24 Şubat 2012 Cuma

ne sen Lotte' sin ne de ben Werther,
ne sen uğruna ölünebilirsin ne de ben uğruna ölebilirim.

kelebek kadar

içimde yine bir yazma isteği var. ama bu sefer ne öfke ne yalnızlık ne de nefret olacak içinde. garip bir kıvılcım bu. aslında tanıdığım bana yabancı olmayan bir his, kelebek kadar ömrü olan. bu his ne zaman düşse içime onu yok etmek için bahaneler arıyorum  nedensizce. sonsuz olmasını istedikçe sonunu getiriyorum. geriye hayal kırıklığı kalacağını bile bile düşüyorum her defasında peşine. küçücük bir duygu büyük çelişkilere sürüklüyor beni. oysa düşünmesem bu kadar, gitmesem üstüne belki geçip gidecek sessizce ya da hiç bitmeyecek, ama hiçbir zaman yıkıcı olmayacak. bu da benim zayıf noktam işte. sonunu bile bile denemekten çekinmiyorum. geriye pişmanlıklar kalsa da sanırım ben yaşanılmayan anların pişmanlığını yaşamamayı tercih ediyorum. hangisinin daha iyi olacağını hiçbir zaman bilemeyeceğim. çünkü 'ya öyle olsaydı' ların cevabını öğrenemeyeceğimiz bir film hayat, geri dönüp yeniden çekme fırsatımızın olamayacağı.

14 Şubat 2012 Salı

aşka ve bana

aşık olmadan geçen her saniye anlamsız. bunu tek bir güne mal etmek de en az o kadar manasız. bazen düşünüyorum da asıl önemli olan ne bu hayatta? aşk mı yoksa başarı mı? her insan için değişir belki bu iki seçenek ama benim için asıl önemli olanlar bunlar. eğer tercih hakkım olsa hangisini seçerdim? gerçi ne önemi var ki bunun ikisi de benden o denli uzak ki.

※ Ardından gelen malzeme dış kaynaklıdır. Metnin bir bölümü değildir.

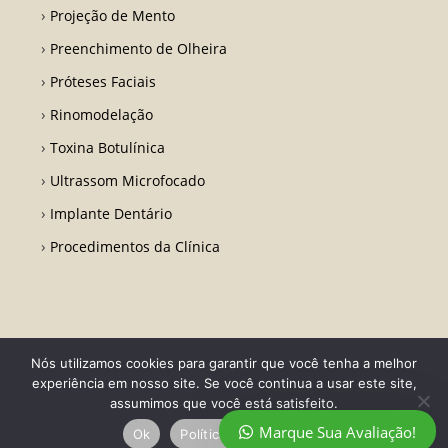
Projeção de Mento
Preenchimento de Olheira
Próteses Faciais
Rinomodelação
Toxina Botulínica
Ultrassom Microfocado
Implante Dentário
Procedimentos da Clínica
Nós utilizamos cookies para garantir que você tenha a melhor
Todos os direitos reservados - Dr. Fabio Ricardo Barros | CRO RJ 31728-
experiência em nosso site. Se você continua a usar este site,
Desenvolvido por LA Comunicações
assumimos que você está satisfeito.
Marque Sua Avaliação!
Ok
Política de privacidade
Política de privacidade
Termo de Uso
Contato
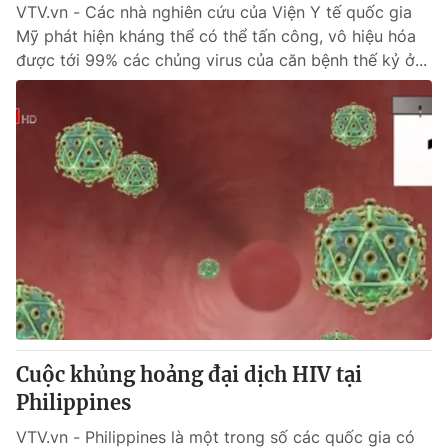
VTV.vn - Các nhà nghiên cứu của Viện Y tế quốc gia
Mỹ phát hiện kháng thể có thể tấn công, vô hiệu hóa
được tới 99% các chủng virus của căn bệnh thế kỷ ở...
Cuộc khủng hoảng đại dịch HIV tại
Philippines
VTV.vn - Philippines là một trong số các quốc gia có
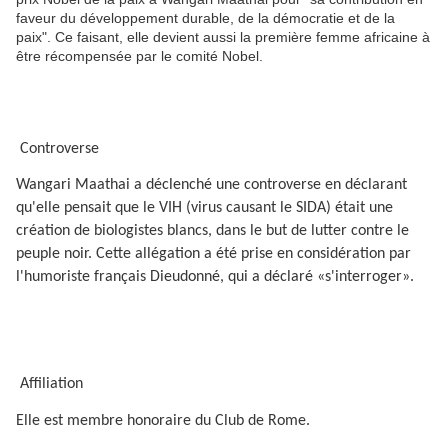
faveur du développement durable, de la démocratie et de la
paix". Ce faisant, elle devient aussi la première femme africaine à
être récompensée par le comité Nobel.
Controverse
Wangari Maathai a déclenché une controverse en déclarant
qu'elle pensait que le VIH (virus causant le SIDA) était une
création de biologistes blancs, dans le but de lutter contre le
peuple noir. Cette allégation a été prise en considération par
l'humoriste français Dieudonné, qui a déclaré «s'interroger».
Affiliation
Elle est membre honoraire du Club de Rome.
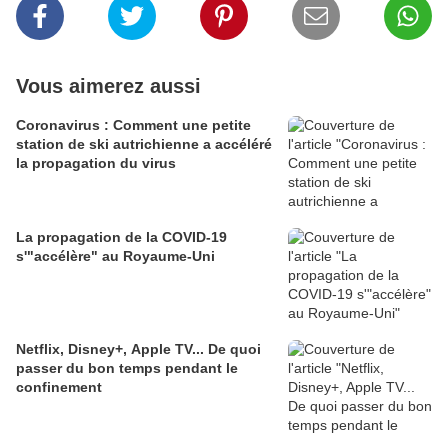
Vous aimerez aussi
Coronavirus : Comment une petite
station de ski autrichienne a accéléré
la propagation du virus
La propagation de la COVID-19
s'"accélère" au Royaume-Uni
Netflix, Disney+, Apple TV... De quoi
passer du bon temps pendant le
confinement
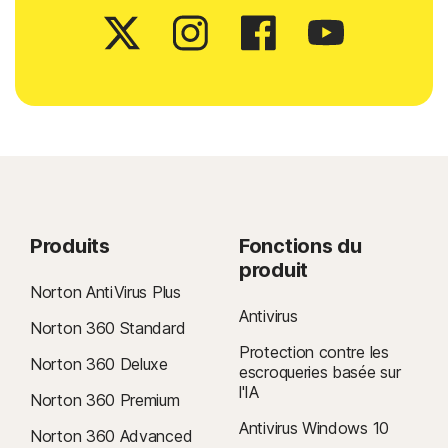
Produits
Fonctions du
produit
Norton AntiVirus Plus
Antivirus
Norton 360 Standard
Protection contre les
Norton 360 Deluxe
escroqueries basée sur
l'IA
Norton 360 Premium
Antivirus Windows 10
Norton 360 Advanced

başarılı insanlara bakıyorum onlar gibi olmaya çalışıyorum, ama başkalarını, ki dünyanın en önemli kişilerinden de olsa, onları taklit ettiğim sürece hiçbir şeyi başaramayacağımı da biliyorum. kendim gibi olmaya çabalamak istiyorum ama o an bir şey dank ediveriyor 'ben kimim?'. aşk, başarı, mutluluk ve daha nicesi bu noktada kesişiyor. kendi olmayı başardığında geliyor tüm bunlar insana. ama ben kimim? ben ne istiyorum ve ben ne olmalıyım?

çok istediğim bir şey varsa şu hayatta o da bir şeyleri başarabildiğimi görmek. ben ne kadar istesem o denli uzaklaşıyor benden bu dilek. her şeye aynı uzaklıktayım, bir şey hariç. onda başarıyı yakalayabileceğimi düşünmek bile çok uzak, çünkü ne zaman bir şeye olan inancım artsa onu hayal kırıklığı takip ediyor.

ben kazanmaya aşığım ve onsuz hayat çok anlamsız. aşk sadece bir bireye ya da varlığa bağlanamayacak kadar yüce bir duygu, emek isteyen ve emeğinin karşılığını veren. başarılı insanlar bu emeği verebilen insanlar. bense olduğum yerden bekliyorum her şeyi. peri masallarına inanarak mı büyüdüm de hep bir sihirli değneğe ihtiyaç duyuyorum ya da gerçekten de bir sihirli değneğe ihtiyacımız olduğu için mi böyle hissediyorum bilmiyorum. tek istediğim artık var olduğumu iliklerime kadar hissetmek. bir gölge gibi yaşamaktan artık çok yoruldum.